IFA’s lawsuit asserts that the Seattle statute unfairly requires Seattle’s 600 franchisees, who own 1,700 franchise locations and employ 19,000 workers, to meet the three year deadline for large businesses simply because they operate as part of a franchise network. The lawsuit argues that the Seattle ordinance defies years of legal precedent clearly defining a franchisee as an independent local business owner who operates separately from the corporation that provides brand and marketing materials. Read the full press release here.
In response to IFA’s lawsuit, the American Hotel & Lodging Association (AH&LA) issued the following statement:
“The wage increase in Seattle contains a very troubling anti-franchise provision not previously utilized anywhere else in the country, and small hotels and businesses will suffer the brunt of the consequences as a result,” said Katherine Lugar, AH&LA president/CEO. “It’s absurd to think that the mom-and-pop hotels making up the vast majority of our industry would be considered large employers under Seattle’s new provisions, simply because of their affiliation with national chains.
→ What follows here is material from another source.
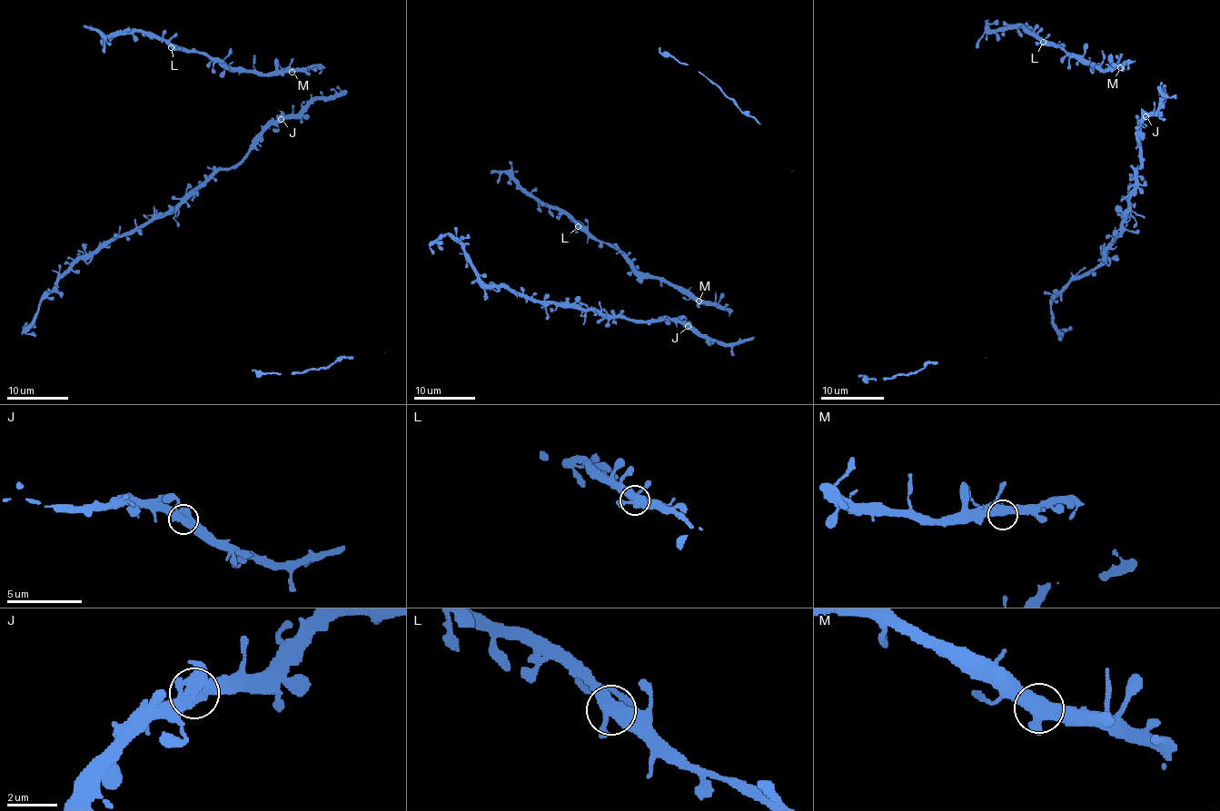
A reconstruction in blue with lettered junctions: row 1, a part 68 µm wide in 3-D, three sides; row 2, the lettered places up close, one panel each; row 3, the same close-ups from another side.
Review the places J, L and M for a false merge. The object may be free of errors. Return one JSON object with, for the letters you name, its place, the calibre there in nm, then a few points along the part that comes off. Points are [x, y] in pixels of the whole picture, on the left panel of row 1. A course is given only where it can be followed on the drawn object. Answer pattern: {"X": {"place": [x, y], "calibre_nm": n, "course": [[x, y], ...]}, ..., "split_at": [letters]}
{"split_at": []}

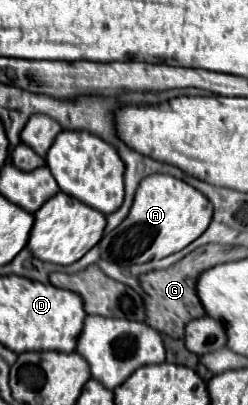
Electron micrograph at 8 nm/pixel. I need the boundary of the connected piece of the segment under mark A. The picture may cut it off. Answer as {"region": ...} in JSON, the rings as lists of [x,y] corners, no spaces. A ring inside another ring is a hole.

AH&LA strongly supports the efforts of the International Franchise Association to file a legal challenge to overturn the franchisee provision in the city’s minimum wage ordinance. We are an industry comprised of many franchisees, and we hope the final outcome protects the small business status of many of our Seattle hoteliers. Seattle—and any other city taking steps to adopt extreme wage mandates—will soon find that these proposals only serve to harm Main Street businesses, deny opportunities for men and women seeking to climb the ladder of opportunity and success, undermine employer-provided health benefits, and hurt their local travel and tourism industry.”